[Data records]
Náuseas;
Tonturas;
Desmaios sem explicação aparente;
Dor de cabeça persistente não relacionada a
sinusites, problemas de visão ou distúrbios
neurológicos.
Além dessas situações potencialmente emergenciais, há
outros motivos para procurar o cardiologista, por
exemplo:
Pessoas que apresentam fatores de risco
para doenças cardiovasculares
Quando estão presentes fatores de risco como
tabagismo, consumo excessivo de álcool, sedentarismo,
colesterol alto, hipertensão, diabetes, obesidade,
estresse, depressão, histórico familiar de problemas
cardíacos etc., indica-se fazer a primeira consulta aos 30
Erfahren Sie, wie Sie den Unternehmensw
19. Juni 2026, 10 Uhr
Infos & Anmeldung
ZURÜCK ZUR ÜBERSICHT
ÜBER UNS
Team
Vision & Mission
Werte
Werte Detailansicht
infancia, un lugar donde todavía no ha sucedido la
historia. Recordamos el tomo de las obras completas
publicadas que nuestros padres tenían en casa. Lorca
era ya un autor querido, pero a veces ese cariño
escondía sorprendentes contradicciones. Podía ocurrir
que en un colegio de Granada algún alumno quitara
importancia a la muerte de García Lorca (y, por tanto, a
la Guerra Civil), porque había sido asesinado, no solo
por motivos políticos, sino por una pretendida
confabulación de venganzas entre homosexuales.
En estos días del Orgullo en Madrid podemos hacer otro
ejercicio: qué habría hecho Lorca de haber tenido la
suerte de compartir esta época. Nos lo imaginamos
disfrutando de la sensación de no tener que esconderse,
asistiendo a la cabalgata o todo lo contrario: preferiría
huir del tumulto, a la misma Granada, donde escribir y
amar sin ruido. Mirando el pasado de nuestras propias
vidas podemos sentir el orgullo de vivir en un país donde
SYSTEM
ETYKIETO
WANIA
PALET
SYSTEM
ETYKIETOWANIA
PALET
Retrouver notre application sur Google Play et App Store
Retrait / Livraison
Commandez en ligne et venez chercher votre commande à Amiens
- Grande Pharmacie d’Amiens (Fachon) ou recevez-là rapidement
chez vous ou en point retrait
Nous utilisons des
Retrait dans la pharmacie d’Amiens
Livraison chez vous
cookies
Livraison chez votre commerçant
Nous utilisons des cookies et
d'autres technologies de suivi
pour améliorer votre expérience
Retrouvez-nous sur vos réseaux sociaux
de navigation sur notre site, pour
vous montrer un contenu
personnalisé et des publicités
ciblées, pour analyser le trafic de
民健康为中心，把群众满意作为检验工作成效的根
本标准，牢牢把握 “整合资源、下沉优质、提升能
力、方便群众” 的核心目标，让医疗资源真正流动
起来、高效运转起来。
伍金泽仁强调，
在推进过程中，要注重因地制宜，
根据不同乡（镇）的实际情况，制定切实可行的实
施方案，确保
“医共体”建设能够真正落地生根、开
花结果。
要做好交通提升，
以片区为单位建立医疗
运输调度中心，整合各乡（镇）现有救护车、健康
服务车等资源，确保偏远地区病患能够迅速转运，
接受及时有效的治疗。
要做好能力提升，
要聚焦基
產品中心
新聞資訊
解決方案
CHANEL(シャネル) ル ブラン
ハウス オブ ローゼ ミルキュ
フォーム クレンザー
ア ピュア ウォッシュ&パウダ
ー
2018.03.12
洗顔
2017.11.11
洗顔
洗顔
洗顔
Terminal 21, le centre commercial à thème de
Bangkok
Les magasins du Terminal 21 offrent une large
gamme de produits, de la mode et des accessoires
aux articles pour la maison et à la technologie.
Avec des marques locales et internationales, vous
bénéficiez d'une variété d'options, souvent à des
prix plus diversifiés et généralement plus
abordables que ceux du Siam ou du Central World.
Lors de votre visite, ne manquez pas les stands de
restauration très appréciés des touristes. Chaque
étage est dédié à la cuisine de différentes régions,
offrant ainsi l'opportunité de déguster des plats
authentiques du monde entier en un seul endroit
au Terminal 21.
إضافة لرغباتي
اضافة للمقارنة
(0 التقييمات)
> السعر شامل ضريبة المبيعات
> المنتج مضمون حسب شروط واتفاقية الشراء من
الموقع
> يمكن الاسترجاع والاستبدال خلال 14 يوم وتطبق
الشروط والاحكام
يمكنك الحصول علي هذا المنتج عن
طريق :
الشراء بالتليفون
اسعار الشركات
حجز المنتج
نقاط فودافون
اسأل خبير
[/Data records]
Give the text lines from all the entries above as one numbered list, skipping any blank lines.

Task solution:
1. Náuseas;
2. Tonturas;
3. Desmaios sem explicação aparente;
4. Dor de cabeça persistente não relacionada a
5. sinusites, problemas de visão ou distúrbios
6. neurológicos.
7. Além dessas situações potencialmente emergenciais, há
8. outros motivos para procurar o cardiologista, por
9. exemplo:
10. Pessoas que apresentam fatores de risco
11. para doenças cardiovasculares
12. Quando estão presentes fatores de risco como
13. tabagismo, consumo excessivo de álcool, sedentarismo,
14. colesterol alto, hipertensão, diabetes, obesidade,
15. estresse, depressão, histórico familiar de problemas
16. cardíacos etc., indica-se fazer a primeira consulta aos 30
17. Erfahren Sie, wie Sie den Unternehmensw
18. 19. Juni 2026, 10 Uhr
19. Infos & Anmeldung
20. ZURÜCK ZUR ÜBERSICHT
21. ÜBER UNS
22. Team
23. Vision & Mission
24. Werte
25. Werte Detailansicht
26. infancia, un lugar donde todavía no ha sucedido la
27. historia. Recordamos el tomo de las obras completas
28. publicadas que nuestros padres tenían en casa. Lorca
29. era ya un autor querido, pero a veces ese cariño
30. escondía sorprendentes contradicciones. Podía ocurrir
31. que en un colegio de Granada algún alumno quitara
32. importancia a la muerte de García Lorca (y, por tanto, a
33. la Guerra Civil), porque había sido asesinado, no solo
34. por motivos políticos, sino por una pretendida
35. confabulación de venganzas entre homosexuales.
36. En estos días del Orgullo en Madrid podemos hacer otro
37. ejercicio: qué habría hecho Lorca de haber tenido la
38. suerte de compartir esta época. Nos lo imaginamos
39. disfrutando de la sensación de no tener que esconderse,
40. asistiendo a la cabalgata o todo lo contrario: preferiría
41. huir del tumulto, a la misma Granada, donde escribir y
42. amar sin ruido. Mirando el pasado de nuestras propias
43. vidas podemos sentir el orgullo de vivir en un país donde
44. SYSTEM
45. ETYKIETO
46. WANIA
47. PALET
48. SYSTEM
49. ETYKIETOWANIA
50. PALET
51. Retrouver notre application sur Google Play et App Store
52. Retrait / Livraison
53. Commandez en ligne et venez chercher votre commande à Amiens
54. - Grande Pharmacie d’Amiens (Fachon) ou recevez-là rapidement
55. chez vous ou en point retrait
56. Nous utilisons des
57. Retrait dans la pharmacie d’Amiens
58. Livraison chez vous
59. cookies
60. Livraison chez votre commerçant
61. Nous utilisons des cookies et
62. d'autres technologies de suivi
63. pour améliorer votre expérience
64. Retrouvez-nous sur vos réseaux sociaux
65. de navigation sur notre site, pour
66. vous montrer un contenu
67. personnalisé et des publicités
68. ciblées, pour analyser le trafic de
69. 民健康为中心，把群众满意作为检验工作成效的根
70. 本标准，牢牢把握 “整合资源、下沉优质、提升能
71. 力、方便群众” 的核心目标，让医疗资源真正流动
72. 起来、高效运转起来。
73. 伍金泽仁强调，
74. 在推进过程中，要注重因地制宜，
75. 根据不同乡（镇）的实际情况，制定切实可行的实
76. 施方案，确保
77. “医共体”建设能够真正落地生根、开
78. 花结果。
79. 要做好交通提升，
80. 以片区为单位建立医疗
81. 运输调度中心，整合各乡（镇）现有救护车、健康
82. 服务车等资源，确保偏远地区病患能够迅速转运，
83. 接受及时有效的治疗。
84. 要做好能力提升，
85. 要聚焦基
86. 產品中心
87. 新聞資訊
88. 解決方案
89. CHANEL(シャネル) ル ブラン
90. ハウス オブ ローゼ ミルキュ
91. フォーム クレンザー
92. ア ピュア ウォッシュ&パウダ
93. ー
94. 2018.03.12
95. 洗顔
96. 2017.11.11
97. 洗顔
98. 洗顔
99. 洗顔
100. Terminal 21, le centre commercial à thème de
101. Bangkok
102. Les magasins du Terminal 21 offrent une large
103. gamme de produits, de la mode et des accessoires
104. aux articles pour la maison et à la technologie.
105. Avec des marques locales et internationales, vous
106. bénéficiez d'une variété d'options, souvent à des
107. prix plus diversifiés et généralement plus
108. abordables que ceux du Siam ou du Central World.
109. Lors de votre visite, ne manquez pas les stands de
110. restauration très appréciés des touristes. Chaque
111. étage est dédié à la cuisine de différentes régions,
112. offrant ainsi l'opportunité de déguster des plats
113. authentiques du monde entier en un seul endroit
114. au Terminal 21.
115. إضافة لرغباتي
116. اضافة للمقارنة
117. (0 التقييمات)
118. > السعر شامل ضريبة المبيعات
119. > المنتج مضمون حسب شروط واتفاقية الشراء من
120. الموقع
121. > يمكن الاسترجاع والاستبدال خلال 14 يوم وتطبق
122. الشروط والاحكام
123. يمكنك الحصول علي هذا المنتج عن
124. طريق :
125. الشراء بالتليفون
126. اسعار الشركات
127. حجز المنتج
128. نقاط فودافون
129. اسأل خبير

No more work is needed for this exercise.